Problem 1. Copy the entries from the very first one down to and including the line with "kingdom: Chromista", and swap every "common name" for "vernacular name" while keeping everything else the same.
─── Document passage ───
Florida Polytechnic University's high-tech garden seizing the future of agriculture

Mar 28, 2018
Florida Polytechnic University's high-tech garden seizing the future of agriculture
Florida Poly students develop "smart farming" technologies through a high-tech garden on campus.

A group of students at Florida Polytechnic University has figured out a way to use a garden to research solutions to feeding our planet’s future population and help provide fresh food to Polk County families in need.

The TRAC (Technology, Research, Agriculture and Community) group has spent the past two years building a garden on the university’s campus, aimed at using technology and innovation to increase the quality and quantity of agricultural production. The students showcased the garden Thursday, March 22, to members of the community, including Polk County Sheriff Grady Judd.

“Two years ago, this was just a plot of land,” said Enrique Hernandez, a senior and electrical engineering major from Tampa, Florida. “We don’t think of this as just a garden. It’s a multi-disciplinary laboratory where we can all work together and use our knowledge and skill sets to move agriculture and technology together.”

The garden will eventually feature sensor technology that will measure factors such as moisture content in the soil, PH levels, salinity, etc. The research will ultimately lead to maximizing agricultural production by using minimal space, water, energy and labor.
─── Records shown ───
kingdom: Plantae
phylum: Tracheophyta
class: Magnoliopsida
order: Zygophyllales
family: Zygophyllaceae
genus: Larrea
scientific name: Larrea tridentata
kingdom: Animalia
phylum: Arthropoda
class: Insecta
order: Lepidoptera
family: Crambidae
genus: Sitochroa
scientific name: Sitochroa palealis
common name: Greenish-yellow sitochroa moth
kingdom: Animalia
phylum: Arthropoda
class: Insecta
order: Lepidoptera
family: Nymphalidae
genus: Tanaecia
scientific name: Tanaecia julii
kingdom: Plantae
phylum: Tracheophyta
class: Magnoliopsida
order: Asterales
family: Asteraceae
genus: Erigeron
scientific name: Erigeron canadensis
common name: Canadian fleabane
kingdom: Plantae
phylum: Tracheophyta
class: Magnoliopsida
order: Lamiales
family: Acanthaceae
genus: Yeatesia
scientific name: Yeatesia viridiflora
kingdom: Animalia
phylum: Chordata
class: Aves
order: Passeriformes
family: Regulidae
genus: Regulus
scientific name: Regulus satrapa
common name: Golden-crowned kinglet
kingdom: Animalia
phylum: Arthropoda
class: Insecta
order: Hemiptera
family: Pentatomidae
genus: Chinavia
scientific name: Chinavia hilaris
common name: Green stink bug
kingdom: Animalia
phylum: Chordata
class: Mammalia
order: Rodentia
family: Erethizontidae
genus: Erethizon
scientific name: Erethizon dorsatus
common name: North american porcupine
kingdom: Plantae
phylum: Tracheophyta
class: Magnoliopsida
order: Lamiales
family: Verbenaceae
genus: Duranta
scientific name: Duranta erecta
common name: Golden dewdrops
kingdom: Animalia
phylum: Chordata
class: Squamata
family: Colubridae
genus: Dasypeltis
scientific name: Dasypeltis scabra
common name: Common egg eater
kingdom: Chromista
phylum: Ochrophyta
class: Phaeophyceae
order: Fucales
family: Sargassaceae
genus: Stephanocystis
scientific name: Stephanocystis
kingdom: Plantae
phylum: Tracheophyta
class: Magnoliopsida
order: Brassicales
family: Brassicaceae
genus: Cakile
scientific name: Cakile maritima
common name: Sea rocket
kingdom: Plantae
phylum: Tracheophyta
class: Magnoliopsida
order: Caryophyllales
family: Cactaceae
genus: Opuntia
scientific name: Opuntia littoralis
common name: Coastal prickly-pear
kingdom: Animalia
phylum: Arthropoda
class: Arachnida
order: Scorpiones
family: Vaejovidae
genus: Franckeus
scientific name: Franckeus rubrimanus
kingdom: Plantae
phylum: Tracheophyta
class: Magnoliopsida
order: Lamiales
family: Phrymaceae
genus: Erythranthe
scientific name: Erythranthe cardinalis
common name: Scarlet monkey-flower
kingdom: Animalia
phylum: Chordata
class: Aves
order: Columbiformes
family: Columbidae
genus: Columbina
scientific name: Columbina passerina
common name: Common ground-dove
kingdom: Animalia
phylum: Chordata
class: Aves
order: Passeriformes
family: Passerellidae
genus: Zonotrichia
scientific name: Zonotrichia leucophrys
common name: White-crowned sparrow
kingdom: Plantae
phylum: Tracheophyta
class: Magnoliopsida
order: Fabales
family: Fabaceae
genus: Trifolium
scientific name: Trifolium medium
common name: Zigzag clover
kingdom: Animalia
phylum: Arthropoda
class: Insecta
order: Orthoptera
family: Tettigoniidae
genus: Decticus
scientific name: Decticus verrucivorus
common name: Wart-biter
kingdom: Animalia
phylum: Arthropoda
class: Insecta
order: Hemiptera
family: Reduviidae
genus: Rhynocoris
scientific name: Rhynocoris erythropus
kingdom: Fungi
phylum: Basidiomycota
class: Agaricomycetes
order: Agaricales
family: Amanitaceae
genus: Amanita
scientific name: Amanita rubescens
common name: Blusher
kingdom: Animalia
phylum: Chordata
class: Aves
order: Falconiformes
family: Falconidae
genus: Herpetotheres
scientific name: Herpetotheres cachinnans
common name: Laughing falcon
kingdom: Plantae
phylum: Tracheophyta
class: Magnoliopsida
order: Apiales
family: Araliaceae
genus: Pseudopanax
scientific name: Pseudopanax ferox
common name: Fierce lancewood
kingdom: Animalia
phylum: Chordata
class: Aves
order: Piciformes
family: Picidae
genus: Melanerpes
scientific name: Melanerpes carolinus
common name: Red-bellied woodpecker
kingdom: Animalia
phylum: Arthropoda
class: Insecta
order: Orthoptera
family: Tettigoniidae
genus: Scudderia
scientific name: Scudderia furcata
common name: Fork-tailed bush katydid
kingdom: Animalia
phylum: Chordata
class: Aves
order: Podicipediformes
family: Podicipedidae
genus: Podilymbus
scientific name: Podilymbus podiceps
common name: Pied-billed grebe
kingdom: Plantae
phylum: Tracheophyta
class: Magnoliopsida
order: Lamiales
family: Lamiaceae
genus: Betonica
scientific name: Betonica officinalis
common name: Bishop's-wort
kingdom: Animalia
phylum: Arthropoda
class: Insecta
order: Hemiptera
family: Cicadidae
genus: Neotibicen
───
Problem 2. Pick up the article about the Florida Polytechnic University student garden after its last sentence and keep writing.

Exercise response 1.
kingdom: Plantae
phylum: Tracheophyta
class: Magnoliopsida
order: Zygophyllales
family: Zygophyllaceae
genus: Larrea
scientific name: Larrea tridentata
kingdom: Animalia
phylum: Arthropoda
class: Insecta
order: Lepidoptera
family: Crambidae
genus: Sitochroa
scientific name: Sitochroa palealis
vernacular name: Greenish-yellow sitochroa moth
kingdom: Animalia
phylum: Arthropoda
class: Insecta
order: Lepidoptera
family: Nymphalidae
genus: Tanaecia
scientific name: Tanaecia julii
kingdom: Plantae
phylum: Tracheophyta
class: Magnoliopsida
order: Asterales
family: Asteraceae
genus: Erigeron
scientific name: Erigeron canadensis
vernacular name: Canadian fleabane
kingdom: Plantae
phylum: Tracheophyta
class: Magnoliopsida
order: Lamiales
family: Acanthaceae
genus: Yeatesia
scientific name: Yeatesia viridiflora
kingdom: Animalia
phylum: Chordata
class: Aves
order: Passeriformes
family: Regulidae
genus: Regulus
scientific name: Regulus satrapa
vernacular name: Golden-crowned kinglet
kingdom: Animalia
phylum: Arthropoda
class: Insecta
order: Hemiptera
family: Pentatomidae
genus: Chinavia
scientific name: Chinavia hilaris
vernacular name: Green stink bug
kingdom: Animalia
phylum: Chordata
class: Mammalia
order: Rodentia
family: Erethizontidae
genus: Erethizon
scientific name: Erethizon dorsatus
vernacular name: North american porcupine
kingdom: Plantae
phylum: Tracheophyta
class: Magnoliopsida
order: Lamiales
family: Verbenaceae
genus: Duranta
scientific name: Duranta erecta
vernacular name: Golden dewdrops
kingdom: Animalia
phylum: Chordata
class: Squamata
family: Colubridae
genus: Dasypeltis
scientific name: Dasypeltis scabra
vernacular name: Common egg eater
kingdom: Chromista

Exercise response 2.
One of TRAC’s partners is Seed2Source, a division of Sustainable Energy, Inc. “We want Florida Poly to be our technology driver as a public-private partnership, and we want the students to be involved to make that happen,” said founder and CEO Jennifer Waxman-Loyd. “To know we can partner with a university that could potentially be the technology driver for our operations to keep us competitive with the most efficient growing technologies is pretty exciting.”

The garden’s impact goes much further than just being an outdoor lab. Each Friday, a weekly harvest is donated to the nearby Eloise community to provide fresh, organic produce to those who otherwise wouldn’t be able to afford it.

“We’re coming up with a solution one family at a time,” says Beverly Butler, who manages the garden and coordinates the weekly donation. “It bridges a gap, and these families now have access to vegetables.”

The project’s next research phase received more good news, Thursday when the Winter Haven Rotary Club made a $2,000 gift to TRAC.

“It is great to donate to this garden project because of the sustainability the school is trying to achieve through this volunteer program with the students,” said Gannon Olmert, the rotary club’s president-elect.

Dr. Nicoleta Sorloaica-Hickman is an associate professor of Physics at Florida Poly with a focus that includes sustainability programs. She said the students are the driving force behind the garden.

“They initiate the projects and have only one goal, which is to leave a green community behind and build a legacy.”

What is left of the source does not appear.